→ Work order: Transcribe the rows below line for line, omitting the pictures from your answer.

Point correspondence tracking data
◆ ◆ ◆
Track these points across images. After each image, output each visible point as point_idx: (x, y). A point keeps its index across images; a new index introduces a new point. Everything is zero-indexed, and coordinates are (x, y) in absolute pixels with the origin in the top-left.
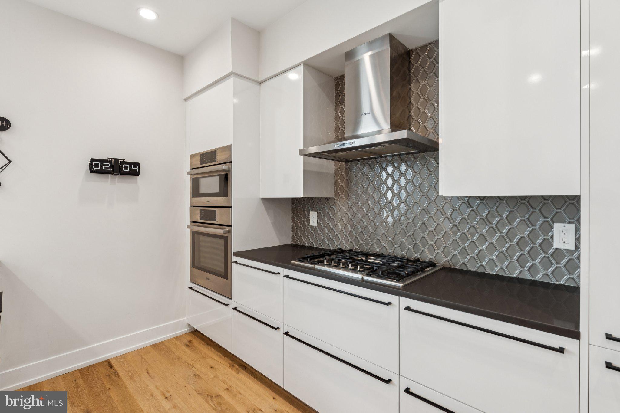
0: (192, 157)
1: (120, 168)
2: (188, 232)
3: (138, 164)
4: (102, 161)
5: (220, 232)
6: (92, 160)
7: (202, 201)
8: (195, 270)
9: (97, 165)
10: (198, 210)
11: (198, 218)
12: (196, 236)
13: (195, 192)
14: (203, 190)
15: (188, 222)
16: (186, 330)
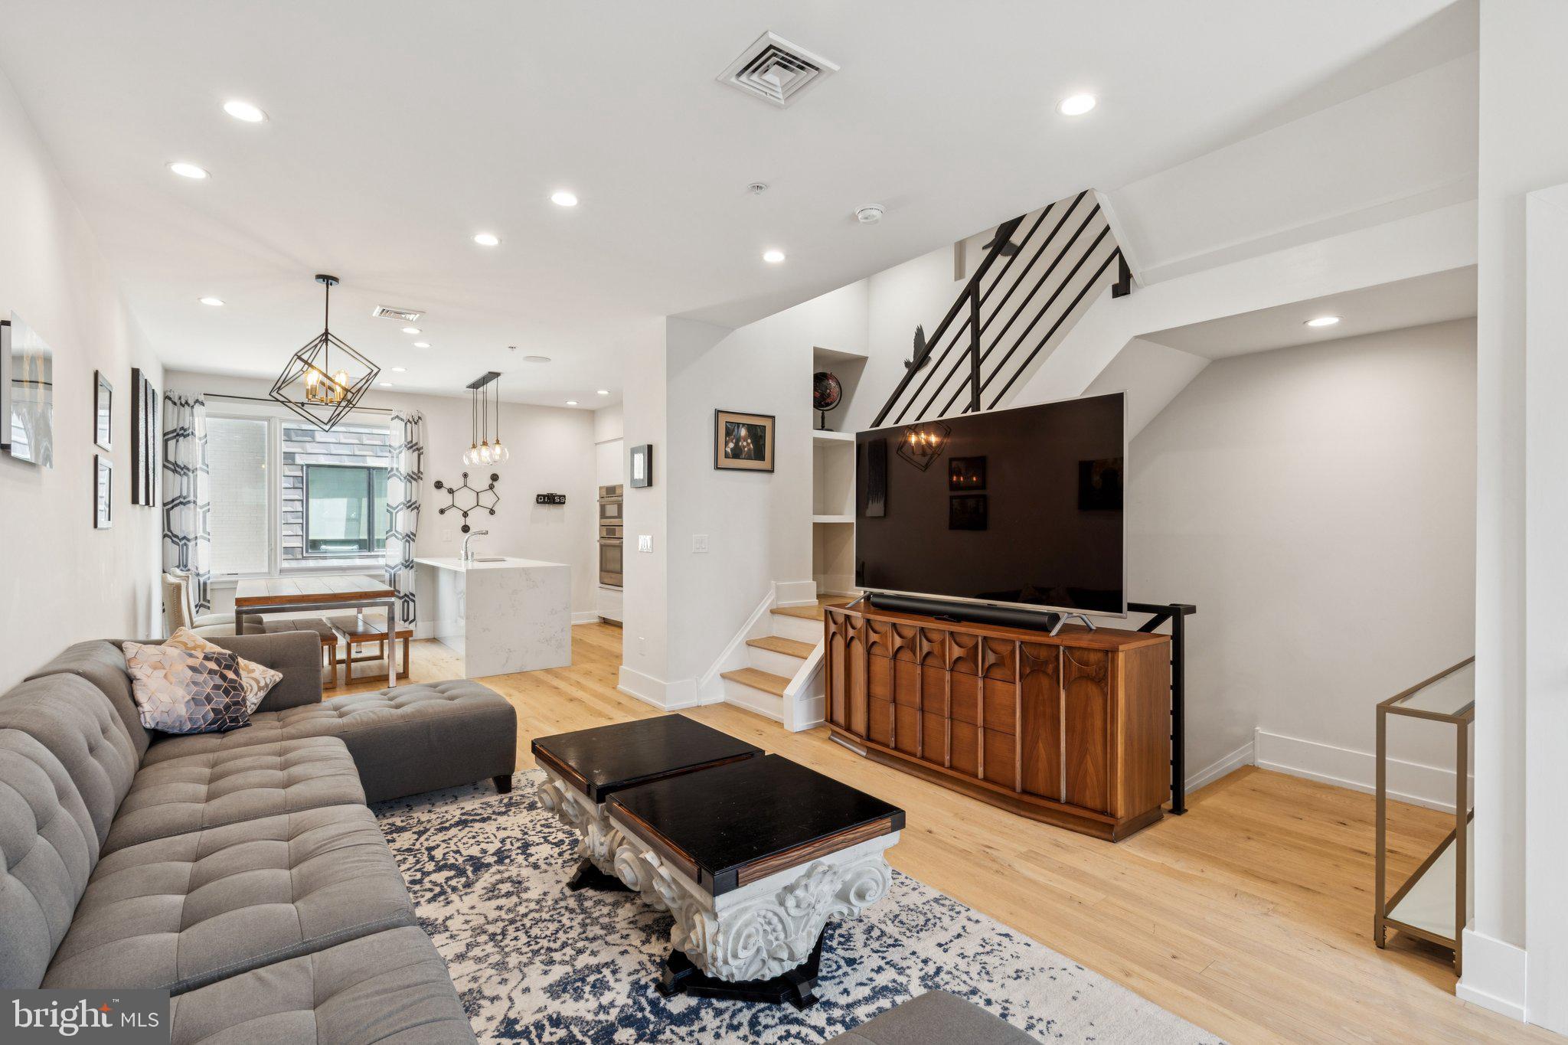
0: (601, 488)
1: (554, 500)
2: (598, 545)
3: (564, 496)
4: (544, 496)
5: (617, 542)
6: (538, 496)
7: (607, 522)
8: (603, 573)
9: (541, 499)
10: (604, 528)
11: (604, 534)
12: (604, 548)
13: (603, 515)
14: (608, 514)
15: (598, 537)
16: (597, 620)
◆ ◆ ◆
→ Result of the task:
Track these points across images. After each image, output each visible point as point_idx: (x, y). A point keeps its index across images; a new index introduces a new point. Everything is zero-indexed, and coordinates are (x, y) in absolute pixels with the origin in the top-left.
0: (192, 157)
1: (120, 168)
2: (188, 232)
3: (138, 164)
4: (102, 161)
5: (220, 232)
6: (92, 160)
7: (202, 201)
8: (195, 270)
9: (97, 165)
10: (198, 210)
11: (198, 218)
12: (196, 236)
13: (195, 192)
14: (203, 190)
15: (188, 222)
16: (186, 330)
0: (601, 488)
1: (554, 500)
2: (598, 545)
3: (564, 496)
4: (544, 496)
5: (617, 542)
6: (538, 496)
7: (607, 522)
8: (603, 573)
9: (541, 499)
10: (604, 528)
11: (604, 534)
12: (604, 548)
13: (603, 515)
14: (608, 514)
15: (598, 537)
16: (597, 620)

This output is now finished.